1. A method for processing duplicated data, comprising:

partitioning a stored file into a plurality of raw tanks and a plurality of meta tanks, wherein the raw tanks correspond to the meta tanks in a one to one manner, and each meta trank has a stored fingerprint value of the corresponding raw tank;

receiving a duplicated data determination request, wherein the duplicated data determination request comprises a requested fingerprint value;

reading at least one of the meta tanks, and comparing the requested fingerprint value with the stored fingerprint value of the read meta tank; and

modifying a referred counter value of the read meta tank, and storing the modified meta tank back, when the requested fingerprint value is the same as the stored fingerprint value of the read meta tank.

2. The method for processing the duplicated data according to claim 1, wherein each raw tank comprises a plurality of raw chunks, each meta tank comprises a plurality of meta chunks, and the raw chunks correspond to the meta chunks in the one to one manner.

3. The method for processing the duplicated data according to claim 1, wherein the stored file is stored in a disk of a server, and the modified meta tank is stored back in the disk.

4. The method for processing the duplicated data according to claim 3, wherein the step of reading the at least one meta tank and comparing the requested fingerprint value with the stored fingerprint value of the read meta tank comprises:

determining whether the meta tank corresponding to the requested fingerprint value exists in a memory; and

when the meta tank corresponding to the requested fingerprint value exists in the memory, reading the meta tank corresponding to the requested fingerprint value in the memory, and comparing the requested fingerprint value with the stored fingerprint value of the read meta tank.
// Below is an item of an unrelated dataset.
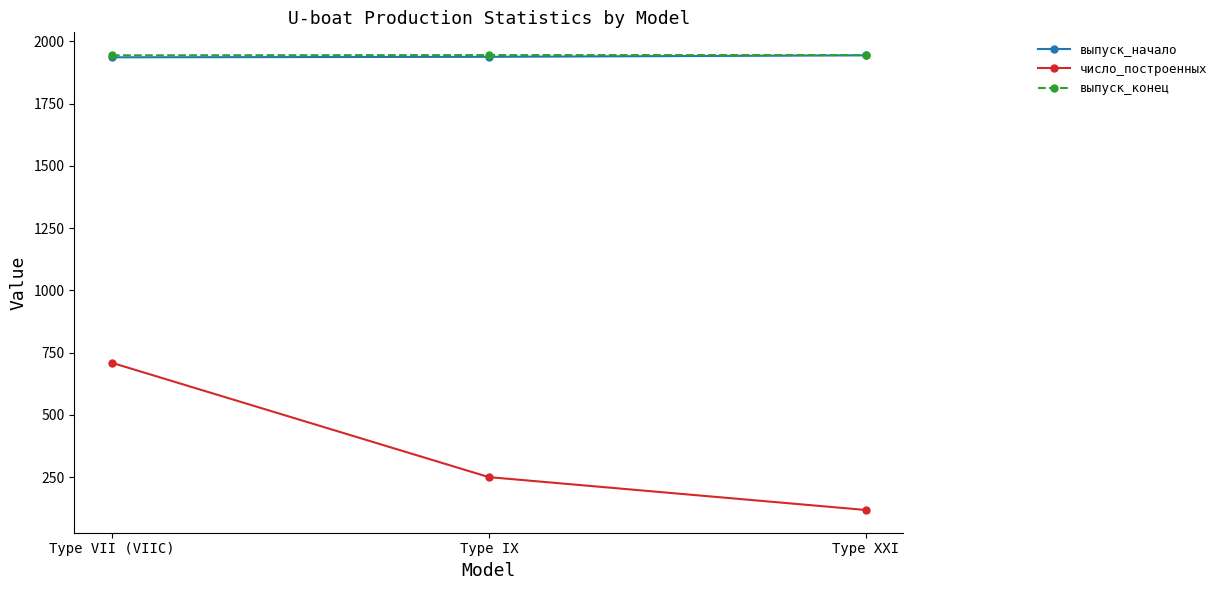

List the labels in order of число_построенных value, smallest first.

Type XXI, Type IX, Type VII (VIIC)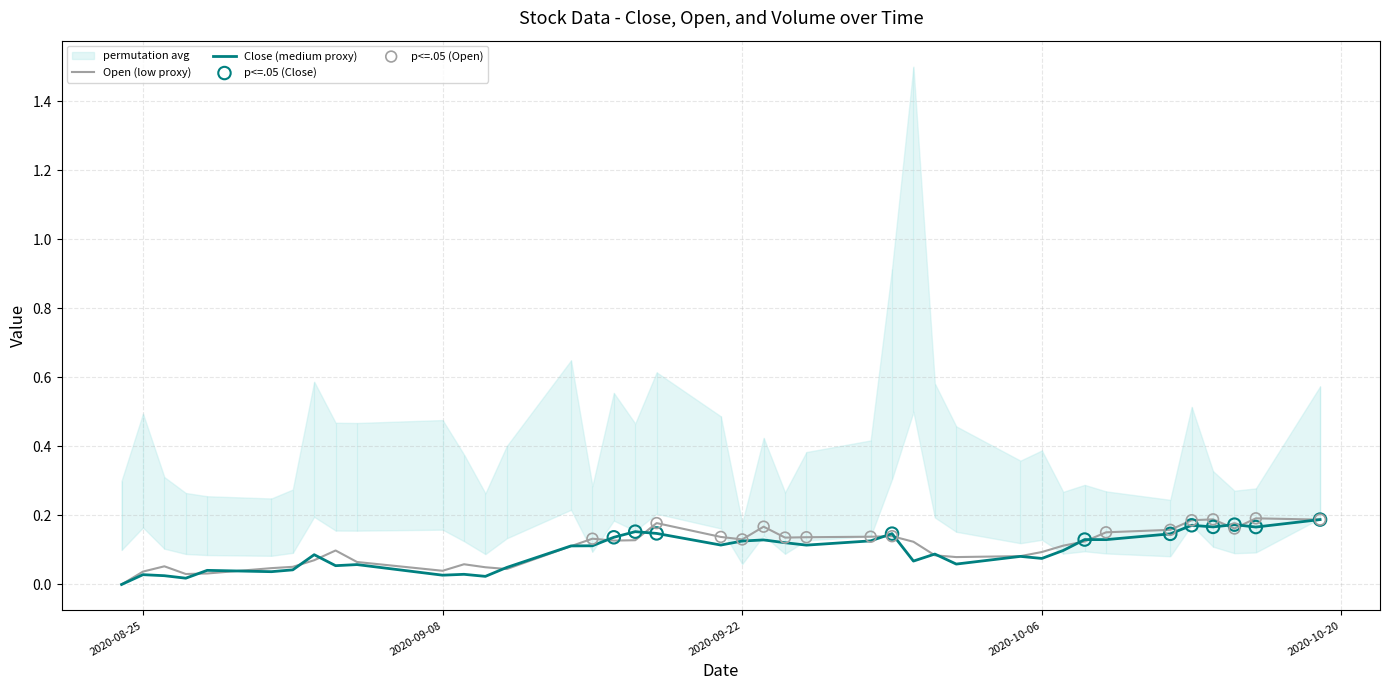

Which series has the widest spread of Y values?

Open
5. The method for processing the duplicated data according to claim 4, wherein the step of reading the at least one meta tank and comparing the requested fingerprint value with the stored fingerprint value of the read meta tank comprises:

when the meta tank corresponding to the requested fingerprint value does not exist in the memory, reading the meta tank corresponding to the requested fingerprint value from the disk into the memory, and comparing the requested fingerprint value with the stored fingerprint value of the read meta tank.
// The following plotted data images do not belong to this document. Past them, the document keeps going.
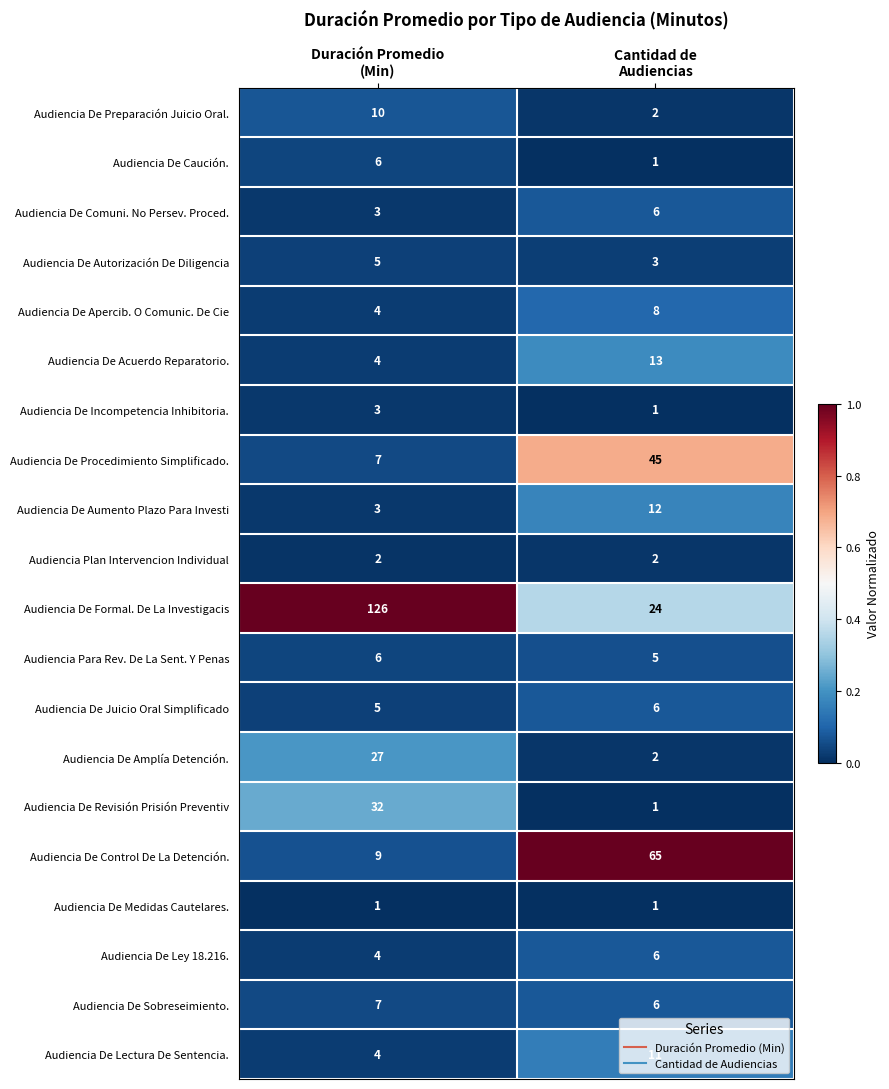

What is the difference between the maximum and minimum values in the Audiencia De Apercib. O Comunic. De Cie series?

4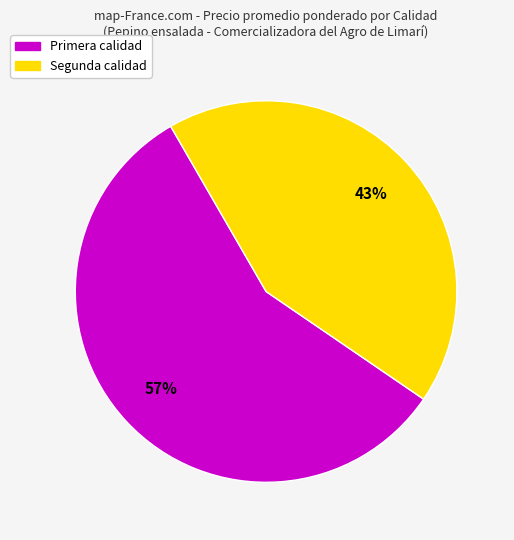

What percentage is the Primera calidad slice, to the nearest percent?

57%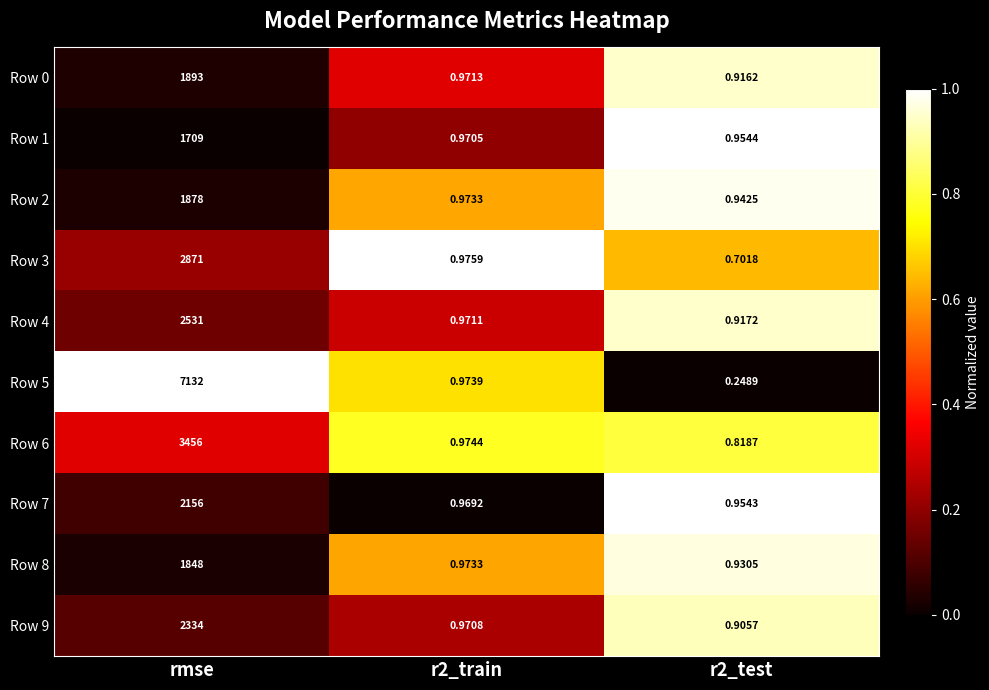

List the series in order of their peak value, highest first.

Row 5, Row 6, Row 3, Row 4, Row 9, Row 7, Row 0, Row 2, Row 8, Row 1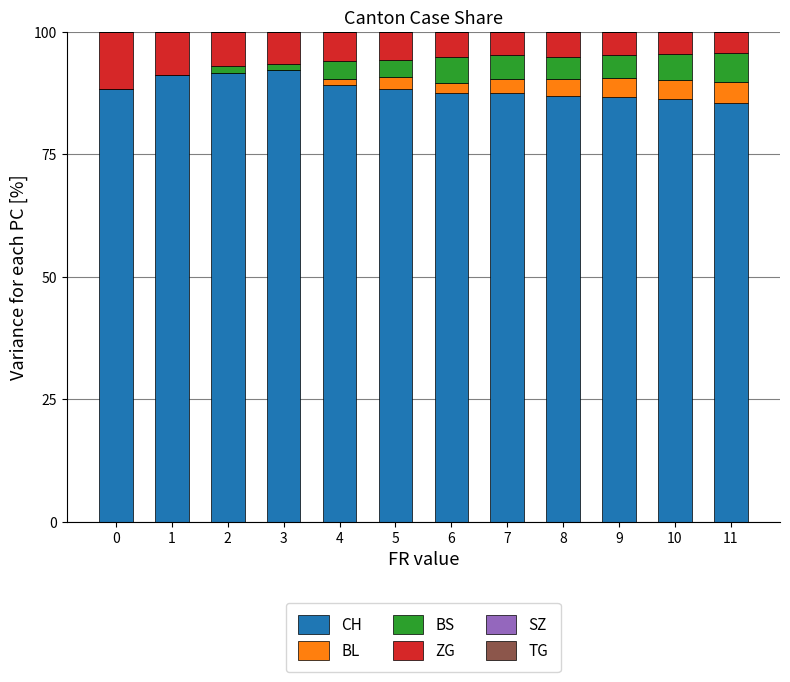

What is the difference between the CH values at 4 and 0?

0.8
6. The method for processing the duplicated data according to claim 1, wherein some meta tanks is regarded as an allocation group, and the step of reading the at least one meta tank and comparing the requested fingerprint value with the stored fingerprint value of the read meta tank comprises:

reading at least one of the allocation group; and

comparing the requested fingerprint value with the stored fingerprint values of the meta tanks in the read allocation group.
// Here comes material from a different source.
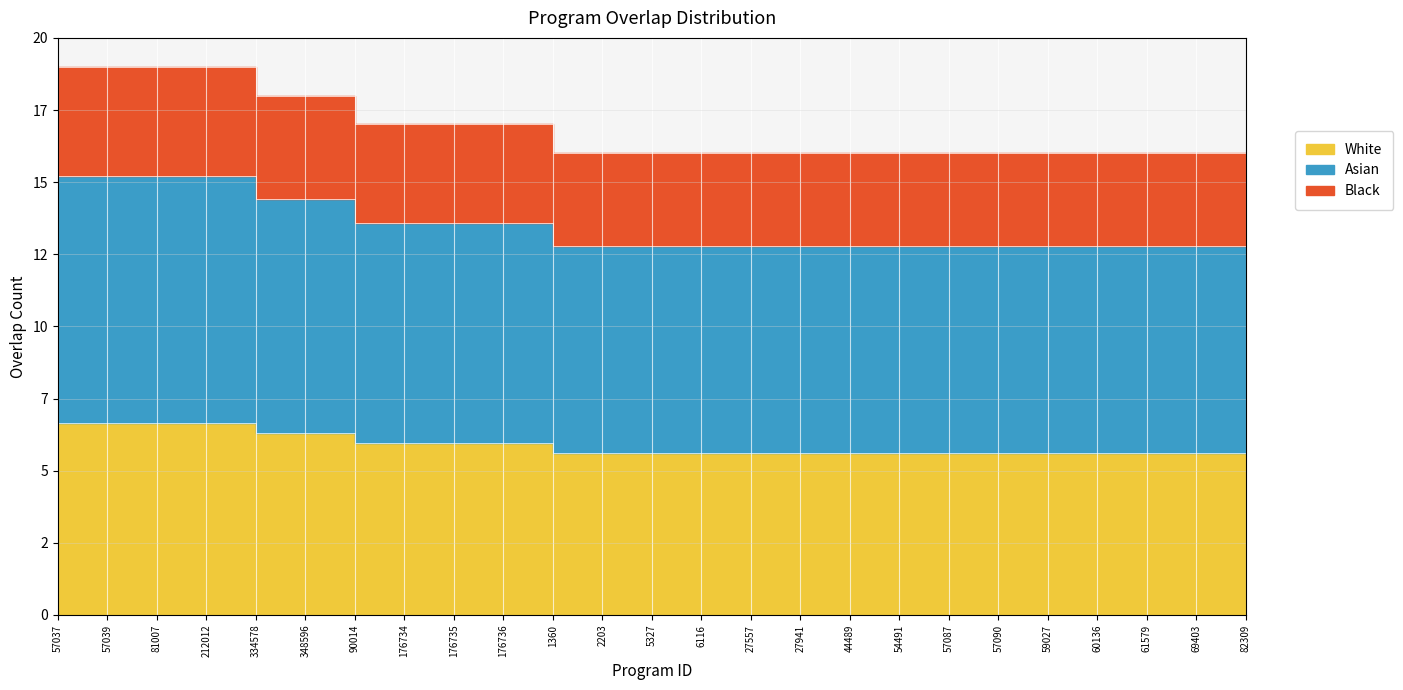

What is the maximum value shown in the chart?

6.6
7. The method for processing the duplicated data according to claim 6, wherein a data size of the allocation group is a positive integer multiple of 16 KB.

8. The method for processing the duplicated data according to claim 6, wherein the step of modifying the referred counter value of the read meta tank and storing the modified meta tank back comprises:

modifying the referred counter value of the read meta tank and storing the allocation group corresponding to the modified meta tank back.